Saved entries
- Opening Delimiter -

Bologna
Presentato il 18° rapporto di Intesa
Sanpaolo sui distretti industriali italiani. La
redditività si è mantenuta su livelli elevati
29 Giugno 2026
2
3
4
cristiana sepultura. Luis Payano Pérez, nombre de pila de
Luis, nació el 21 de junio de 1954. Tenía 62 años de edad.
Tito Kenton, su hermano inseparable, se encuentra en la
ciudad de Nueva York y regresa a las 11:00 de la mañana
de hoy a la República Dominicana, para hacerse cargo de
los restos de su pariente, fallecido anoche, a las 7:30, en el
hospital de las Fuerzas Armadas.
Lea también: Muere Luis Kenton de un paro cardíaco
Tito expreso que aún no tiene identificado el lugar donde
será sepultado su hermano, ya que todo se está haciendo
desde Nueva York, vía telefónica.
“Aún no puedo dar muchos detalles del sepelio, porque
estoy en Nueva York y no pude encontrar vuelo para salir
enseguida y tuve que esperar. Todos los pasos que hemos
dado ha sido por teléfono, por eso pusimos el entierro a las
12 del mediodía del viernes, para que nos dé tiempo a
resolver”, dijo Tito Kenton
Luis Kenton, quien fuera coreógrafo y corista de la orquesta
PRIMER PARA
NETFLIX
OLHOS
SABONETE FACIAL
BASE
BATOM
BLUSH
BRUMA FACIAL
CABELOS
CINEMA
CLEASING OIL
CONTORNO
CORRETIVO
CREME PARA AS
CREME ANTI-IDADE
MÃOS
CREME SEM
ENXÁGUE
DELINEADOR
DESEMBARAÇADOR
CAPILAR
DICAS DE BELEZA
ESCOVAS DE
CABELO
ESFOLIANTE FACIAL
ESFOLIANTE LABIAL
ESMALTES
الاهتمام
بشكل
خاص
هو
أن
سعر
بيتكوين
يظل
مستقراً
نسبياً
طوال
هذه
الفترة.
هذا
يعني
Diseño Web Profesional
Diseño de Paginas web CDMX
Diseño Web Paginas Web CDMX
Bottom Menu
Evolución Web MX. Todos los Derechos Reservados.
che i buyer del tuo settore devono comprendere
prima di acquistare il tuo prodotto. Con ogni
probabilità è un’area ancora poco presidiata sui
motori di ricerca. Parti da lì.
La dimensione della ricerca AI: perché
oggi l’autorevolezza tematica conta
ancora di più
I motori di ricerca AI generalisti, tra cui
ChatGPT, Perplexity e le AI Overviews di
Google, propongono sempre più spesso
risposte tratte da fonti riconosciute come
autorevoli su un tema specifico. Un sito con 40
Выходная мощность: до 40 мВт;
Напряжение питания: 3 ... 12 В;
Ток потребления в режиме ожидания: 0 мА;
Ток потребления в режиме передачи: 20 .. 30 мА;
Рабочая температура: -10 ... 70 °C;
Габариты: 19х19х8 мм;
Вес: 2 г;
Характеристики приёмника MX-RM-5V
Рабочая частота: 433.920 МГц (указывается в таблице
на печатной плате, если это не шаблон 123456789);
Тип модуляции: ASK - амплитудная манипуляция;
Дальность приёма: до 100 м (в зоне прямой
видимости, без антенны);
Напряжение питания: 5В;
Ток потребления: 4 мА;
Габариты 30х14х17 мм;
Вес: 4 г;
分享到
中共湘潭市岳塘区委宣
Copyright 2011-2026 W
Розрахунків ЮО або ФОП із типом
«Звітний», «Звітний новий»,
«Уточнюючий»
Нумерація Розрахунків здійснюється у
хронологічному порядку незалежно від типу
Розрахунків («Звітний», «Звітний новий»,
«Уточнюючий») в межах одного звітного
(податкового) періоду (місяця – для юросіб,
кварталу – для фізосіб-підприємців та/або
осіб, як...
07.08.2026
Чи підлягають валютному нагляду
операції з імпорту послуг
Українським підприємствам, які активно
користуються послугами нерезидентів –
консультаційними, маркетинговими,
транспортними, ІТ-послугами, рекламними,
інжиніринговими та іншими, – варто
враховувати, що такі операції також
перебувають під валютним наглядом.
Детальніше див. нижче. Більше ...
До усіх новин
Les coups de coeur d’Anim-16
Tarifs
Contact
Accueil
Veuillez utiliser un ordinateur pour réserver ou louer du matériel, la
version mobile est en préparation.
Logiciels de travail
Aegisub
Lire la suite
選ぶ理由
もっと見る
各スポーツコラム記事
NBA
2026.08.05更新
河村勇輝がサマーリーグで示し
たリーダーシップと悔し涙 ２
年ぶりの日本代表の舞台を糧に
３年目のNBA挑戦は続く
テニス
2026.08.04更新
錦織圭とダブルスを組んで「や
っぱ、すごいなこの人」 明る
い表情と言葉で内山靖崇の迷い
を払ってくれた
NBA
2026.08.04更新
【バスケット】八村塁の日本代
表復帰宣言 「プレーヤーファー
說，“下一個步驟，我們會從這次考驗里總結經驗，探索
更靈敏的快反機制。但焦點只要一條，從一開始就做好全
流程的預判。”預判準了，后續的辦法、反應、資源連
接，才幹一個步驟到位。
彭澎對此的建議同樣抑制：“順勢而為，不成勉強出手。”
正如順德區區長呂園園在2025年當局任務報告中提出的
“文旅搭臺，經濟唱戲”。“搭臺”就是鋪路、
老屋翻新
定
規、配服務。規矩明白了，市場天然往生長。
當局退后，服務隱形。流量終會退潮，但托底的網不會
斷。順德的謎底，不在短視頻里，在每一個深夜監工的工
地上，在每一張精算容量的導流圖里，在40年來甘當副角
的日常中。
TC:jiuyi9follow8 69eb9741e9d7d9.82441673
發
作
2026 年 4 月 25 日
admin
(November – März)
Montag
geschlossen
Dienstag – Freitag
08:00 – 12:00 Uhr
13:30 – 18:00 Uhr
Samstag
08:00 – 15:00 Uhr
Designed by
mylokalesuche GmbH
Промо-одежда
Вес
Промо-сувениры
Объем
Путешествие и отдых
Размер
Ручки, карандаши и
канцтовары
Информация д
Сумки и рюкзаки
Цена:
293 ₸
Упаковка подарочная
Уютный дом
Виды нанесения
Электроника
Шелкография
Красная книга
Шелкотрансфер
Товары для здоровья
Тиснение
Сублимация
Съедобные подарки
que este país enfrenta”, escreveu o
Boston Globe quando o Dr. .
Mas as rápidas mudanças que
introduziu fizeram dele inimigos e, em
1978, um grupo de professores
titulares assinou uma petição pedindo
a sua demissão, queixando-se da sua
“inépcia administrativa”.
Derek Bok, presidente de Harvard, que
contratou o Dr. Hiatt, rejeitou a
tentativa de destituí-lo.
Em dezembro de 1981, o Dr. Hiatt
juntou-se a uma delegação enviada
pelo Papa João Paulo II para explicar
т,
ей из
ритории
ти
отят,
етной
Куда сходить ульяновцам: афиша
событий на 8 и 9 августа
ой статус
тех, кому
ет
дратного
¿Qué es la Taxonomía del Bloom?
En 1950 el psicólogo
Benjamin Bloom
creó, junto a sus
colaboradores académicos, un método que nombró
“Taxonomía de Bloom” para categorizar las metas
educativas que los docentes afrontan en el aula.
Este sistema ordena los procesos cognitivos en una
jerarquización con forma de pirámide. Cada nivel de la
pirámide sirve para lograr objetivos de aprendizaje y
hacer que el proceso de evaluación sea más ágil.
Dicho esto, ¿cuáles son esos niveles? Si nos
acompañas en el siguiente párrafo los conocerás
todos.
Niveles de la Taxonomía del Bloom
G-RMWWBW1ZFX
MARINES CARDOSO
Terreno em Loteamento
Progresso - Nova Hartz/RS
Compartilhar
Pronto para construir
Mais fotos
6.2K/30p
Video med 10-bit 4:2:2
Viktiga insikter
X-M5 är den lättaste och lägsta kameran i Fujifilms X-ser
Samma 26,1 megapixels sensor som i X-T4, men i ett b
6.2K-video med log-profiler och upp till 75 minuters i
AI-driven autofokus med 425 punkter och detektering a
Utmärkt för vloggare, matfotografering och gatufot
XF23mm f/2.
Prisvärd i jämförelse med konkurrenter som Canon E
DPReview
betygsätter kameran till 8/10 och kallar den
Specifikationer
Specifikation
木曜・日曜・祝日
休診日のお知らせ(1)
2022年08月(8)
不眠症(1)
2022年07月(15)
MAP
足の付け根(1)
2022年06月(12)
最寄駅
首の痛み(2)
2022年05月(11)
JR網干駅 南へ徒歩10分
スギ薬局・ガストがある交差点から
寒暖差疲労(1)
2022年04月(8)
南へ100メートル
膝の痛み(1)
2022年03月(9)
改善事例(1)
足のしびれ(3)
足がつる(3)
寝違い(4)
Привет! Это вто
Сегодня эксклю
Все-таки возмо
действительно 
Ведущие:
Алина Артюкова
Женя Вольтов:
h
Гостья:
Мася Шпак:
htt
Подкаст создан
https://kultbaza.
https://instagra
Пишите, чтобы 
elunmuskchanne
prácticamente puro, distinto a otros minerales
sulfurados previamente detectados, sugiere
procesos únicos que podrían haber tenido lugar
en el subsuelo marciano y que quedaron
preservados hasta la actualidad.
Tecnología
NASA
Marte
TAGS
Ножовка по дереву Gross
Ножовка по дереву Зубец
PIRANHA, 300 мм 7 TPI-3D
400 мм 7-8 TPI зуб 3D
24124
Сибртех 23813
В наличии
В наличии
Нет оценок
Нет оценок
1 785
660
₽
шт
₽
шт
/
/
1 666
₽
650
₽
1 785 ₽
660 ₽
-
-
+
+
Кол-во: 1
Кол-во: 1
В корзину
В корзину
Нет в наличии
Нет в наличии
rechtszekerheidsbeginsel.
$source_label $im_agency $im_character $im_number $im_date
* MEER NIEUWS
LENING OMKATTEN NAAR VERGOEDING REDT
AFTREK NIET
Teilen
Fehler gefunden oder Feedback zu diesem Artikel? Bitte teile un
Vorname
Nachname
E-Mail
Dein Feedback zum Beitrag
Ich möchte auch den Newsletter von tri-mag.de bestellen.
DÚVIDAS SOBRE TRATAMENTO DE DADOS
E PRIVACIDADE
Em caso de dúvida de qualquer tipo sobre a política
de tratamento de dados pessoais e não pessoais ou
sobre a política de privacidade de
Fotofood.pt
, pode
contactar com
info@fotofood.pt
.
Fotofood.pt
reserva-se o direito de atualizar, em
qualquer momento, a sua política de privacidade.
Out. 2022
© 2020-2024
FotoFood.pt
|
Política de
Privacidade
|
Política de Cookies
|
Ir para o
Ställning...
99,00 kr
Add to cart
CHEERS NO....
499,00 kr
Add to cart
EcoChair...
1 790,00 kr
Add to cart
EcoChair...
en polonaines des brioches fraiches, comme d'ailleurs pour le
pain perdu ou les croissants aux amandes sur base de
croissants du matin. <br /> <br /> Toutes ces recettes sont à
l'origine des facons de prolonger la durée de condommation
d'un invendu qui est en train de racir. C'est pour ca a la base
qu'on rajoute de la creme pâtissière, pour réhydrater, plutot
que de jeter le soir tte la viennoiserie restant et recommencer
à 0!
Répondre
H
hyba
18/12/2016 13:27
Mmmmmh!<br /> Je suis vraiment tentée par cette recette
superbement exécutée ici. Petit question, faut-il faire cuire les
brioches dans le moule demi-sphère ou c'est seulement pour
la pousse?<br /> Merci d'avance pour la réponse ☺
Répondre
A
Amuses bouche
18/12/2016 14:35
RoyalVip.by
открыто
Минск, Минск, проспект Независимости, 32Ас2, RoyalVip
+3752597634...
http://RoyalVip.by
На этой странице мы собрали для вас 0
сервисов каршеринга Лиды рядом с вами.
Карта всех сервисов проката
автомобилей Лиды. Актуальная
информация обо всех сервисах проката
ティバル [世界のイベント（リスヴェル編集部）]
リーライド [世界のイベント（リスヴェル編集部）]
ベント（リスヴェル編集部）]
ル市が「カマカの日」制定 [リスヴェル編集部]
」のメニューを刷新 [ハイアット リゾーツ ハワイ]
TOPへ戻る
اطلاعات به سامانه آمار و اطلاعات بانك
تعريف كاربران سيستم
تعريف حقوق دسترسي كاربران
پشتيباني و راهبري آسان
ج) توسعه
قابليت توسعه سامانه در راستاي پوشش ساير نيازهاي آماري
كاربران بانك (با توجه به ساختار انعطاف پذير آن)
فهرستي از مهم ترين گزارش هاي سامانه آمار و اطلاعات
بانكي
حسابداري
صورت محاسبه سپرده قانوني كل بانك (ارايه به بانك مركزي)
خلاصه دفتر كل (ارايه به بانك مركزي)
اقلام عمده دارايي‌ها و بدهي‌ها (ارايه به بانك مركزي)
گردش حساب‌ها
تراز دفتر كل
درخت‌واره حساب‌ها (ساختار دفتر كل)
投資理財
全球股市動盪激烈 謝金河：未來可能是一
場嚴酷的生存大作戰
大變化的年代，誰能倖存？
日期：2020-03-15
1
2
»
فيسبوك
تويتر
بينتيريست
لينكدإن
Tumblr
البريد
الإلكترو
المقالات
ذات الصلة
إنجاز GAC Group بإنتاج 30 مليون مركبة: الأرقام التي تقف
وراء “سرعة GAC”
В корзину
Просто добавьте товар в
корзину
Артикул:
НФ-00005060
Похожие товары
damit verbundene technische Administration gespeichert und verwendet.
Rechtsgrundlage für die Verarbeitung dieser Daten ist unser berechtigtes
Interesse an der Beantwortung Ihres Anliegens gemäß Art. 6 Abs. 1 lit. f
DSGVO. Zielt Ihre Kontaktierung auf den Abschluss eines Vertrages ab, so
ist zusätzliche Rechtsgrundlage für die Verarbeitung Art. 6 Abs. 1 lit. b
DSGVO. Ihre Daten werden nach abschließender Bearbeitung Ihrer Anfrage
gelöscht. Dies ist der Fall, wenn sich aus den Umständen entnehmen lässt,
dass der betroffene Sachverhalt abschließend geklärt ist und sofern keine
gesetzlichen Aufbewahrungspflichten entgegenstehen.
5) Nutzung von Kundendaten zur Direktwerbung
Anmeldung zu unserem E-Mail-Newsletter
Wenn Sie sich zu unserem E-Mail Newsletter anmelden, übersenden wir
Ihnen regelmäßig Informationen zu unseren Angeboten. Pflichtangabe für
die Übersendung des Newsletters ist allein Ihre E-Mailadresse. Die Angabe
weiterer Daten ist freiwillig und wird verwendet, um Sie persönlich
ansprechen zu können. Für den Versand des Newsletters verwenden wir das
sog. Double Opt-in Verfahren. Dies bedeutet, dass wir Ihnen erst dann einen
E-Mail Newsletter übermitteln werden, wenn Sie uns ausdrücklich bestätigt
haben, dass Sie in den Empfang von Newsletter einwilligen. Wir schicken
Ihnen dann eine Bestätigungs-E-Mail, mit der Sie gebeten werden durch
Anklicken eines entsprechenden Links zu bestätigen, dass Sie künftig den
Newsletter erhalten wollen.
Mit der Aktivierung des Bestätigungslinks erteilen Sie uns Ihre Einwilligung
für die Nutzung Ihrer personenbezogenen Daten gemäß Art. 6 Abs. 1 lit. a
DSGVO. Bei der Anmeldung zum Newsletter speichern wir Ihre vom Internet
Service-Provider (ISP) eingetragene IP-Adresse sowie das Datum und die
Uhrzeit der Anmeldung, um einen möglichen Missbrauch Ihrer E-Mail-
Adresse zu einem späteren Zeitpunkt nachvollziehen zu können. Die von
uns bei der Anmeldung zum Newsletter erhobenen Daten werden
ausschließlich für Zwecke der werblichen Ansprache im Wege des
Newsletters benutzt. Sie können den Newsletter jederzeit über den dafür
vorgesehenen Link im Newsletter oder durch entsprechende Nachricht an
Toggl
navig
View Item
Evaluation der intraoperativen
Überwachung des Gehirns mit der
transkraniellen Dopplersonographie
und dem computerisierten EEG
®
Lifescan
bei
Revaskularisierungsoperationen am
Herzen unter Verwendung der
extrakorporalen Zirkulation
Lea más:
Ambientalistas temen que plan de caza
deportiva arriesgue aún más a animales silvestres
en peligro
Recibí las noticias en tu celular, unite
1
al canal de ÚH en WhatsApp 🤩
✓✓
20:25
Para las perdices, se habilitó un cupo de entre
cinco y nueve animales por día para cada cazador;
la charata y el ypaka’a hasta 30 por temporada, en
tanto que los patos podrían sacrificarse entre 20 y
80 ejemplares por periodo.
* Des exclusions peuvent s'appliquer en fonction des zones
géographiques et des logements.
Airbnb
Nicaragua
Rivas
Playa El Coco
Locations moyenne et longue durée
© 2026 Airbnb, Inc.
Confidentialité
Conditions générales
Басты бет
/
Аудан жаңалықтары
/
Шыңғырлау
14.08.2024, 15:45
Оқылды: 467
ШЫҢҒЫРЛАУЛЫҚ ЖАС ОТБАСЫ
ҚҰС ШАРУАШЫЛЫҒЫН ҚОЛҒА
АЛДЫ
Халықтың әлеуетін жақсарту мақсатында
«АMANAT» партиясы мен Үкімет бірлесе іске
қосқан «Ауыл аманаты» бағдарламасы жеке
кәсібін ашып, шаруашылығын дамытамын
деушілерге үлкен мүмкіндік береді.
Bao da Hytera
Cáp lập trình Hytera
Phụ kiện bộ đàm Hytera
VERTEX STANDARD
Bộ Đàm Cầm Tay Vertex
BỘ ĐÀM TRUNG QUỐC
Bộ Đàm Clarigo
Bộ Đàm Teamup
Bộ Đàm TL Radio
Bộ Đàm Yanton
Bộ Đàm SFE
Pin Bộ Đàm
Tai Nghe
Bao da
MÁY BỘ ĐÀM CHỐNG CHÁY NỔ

- Closing Delimiter -

* **WHAT THE TASK REQUIRES**
Beginning with the line above that contains "當局退后，服務隱形。流量終會退潮，但托底的網不會", copy each line exactly up to and including the line that contains "creó, junto a sus", and go no further.

* **ANSWER BELOW**
當局退后，服務隱形。流量終會退潮，但托底的網不會
斷。順德的謎底，不在短視頻里，在每一個深夜監工的工
地上，在每一張精算容量的導流圖里，在40年來甘當副角
的日常中。
TC:jiuyi9follow8 69eb9741e9d7d9.82441673
發
作
2026 年 4 月 25 日
admin
(November – März)
Montag
geschlossen
Dienstag – Freitag
08:00 – 12:00 Uhr
13:30 – 18:00 Uhr
Samstag
08:00 – 15:00 Uhr
Designed by
mylokalesuche GmbH
Промо-одежда
Вес
Промо-сувениры
Объем
Путешествие и отдых
Размер
Ручки, карандаши и
канцтовары
Информация д
Сумки и рюкзаки
Цена:
293 ₸
Упаковка подарочная
Уютный дом
Виды нанесения
Электроника
Шелкография
Красная книга
Шелкотрансфер
Товары для здоровья
Тиснение
Сублимация
Съедобные подарки
que este país enfrenta”, escreveu o
Boston Globe quando o Dr. .
Mas as rápidas mudanças que
introduziu fizeram dele inimigos e, em
1978, um grupo de professores
titulares assinou uma petição pedindo
a sua demissão, queixando-se da sua
“inépcia administrativa”.
Derek Bok, presidente de Harvard, que
contratou o Dr. Hiatt, rejeitou a
tentativa de destituí-lo.
Em dezembro de 1981, o Dr. Hiatt
juntou-se a uma delegação enviada
pelo Papa João Paulo II para explicar
т,
ей из
ритории
ти
отят,
етной
Куда сходить ульяновцам: афиша
событий на 8 и 9 августа
ой статус
тех, кому
ет
дратного
¿Qué es la Taxonomía del Bloom?
En 1950 el psicólogo
Benjamin Bloom
creó, junto a sus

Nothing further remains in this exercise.